Toyota has told some US drivers not to drive their cars as the airbag inflators might explode.
Affected cars contain Takata airbag inflators, which have been linked to over 30 deaths since 2009.
Toyota is also dealing with another safety crisis over faked safety tests at subsidiary Daihatsu.
Toyota has told drivers of around 50,000 of its vehicles in the US to get urgent repairs over fears that their airbag inflators could explode, causing "serious injury or death."
The Japanese auto giant issued a "do not drive" advisory on Friday for some older models equipped with a Takata airbag inflator, a part Toyota said was at risk of exploding and firing "sharp metal fragments" inside the car when the airbag deploys.
The vehicles impacted include the 2003-2004 Corolla, 2003-2004 Corolla Matrix, and 2004-2005 RAV4. Toyota has pledged to repair or replace the airbags in all affected cars for free.
Takata airbag inflators have been linked to more than 30 deaths and hundreds of injuries since 2009, and have been responsible for the largest safety recall in automotive history.
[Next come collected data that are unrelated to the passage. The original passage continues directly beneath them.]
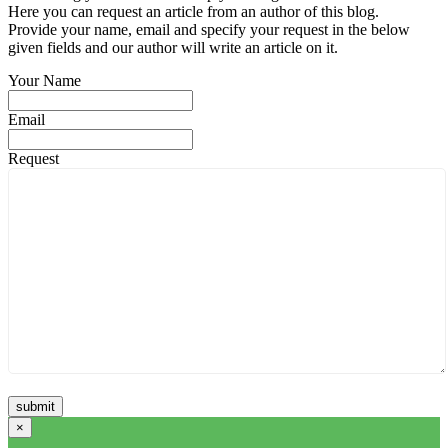
Here you can request an article from an author of this blog.
Provide your name, email and specify your request in the below
given fields and our author will write an article on it.
Your Name
Email
Request
×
Over 67 million airbags have been recalled by automakers in the US alone over the past decade and around 100 million worldwide, with Takata filing for bankruptcy in 2017 after years of lawsuits and criminal investigations.
The latest incident involving the defective inflator came in December, as BMW recalled 500 cars following an explosion that reportedly saw a driver suffer from severe shrapnel injuries and have a large piece of metal surgically removed from his lung.
Toyota has faced a series of headaches over vehicle safety in recent months. In December, its subsidiary Daihatsu halted production after admitting it had been forging safety tests for over 30 years, including on vehicles sold under the Toyota brand.
The manufacturer, which is the world's biggest carmaker, also faced a separate airbag issue late last year, and recalled more than one million vehicles over a defective sensor that could lead to the airbag failing to deploy during a crash.
Toyota did not immediately respond to a request for comment from Business Insider, made outside normal working hours.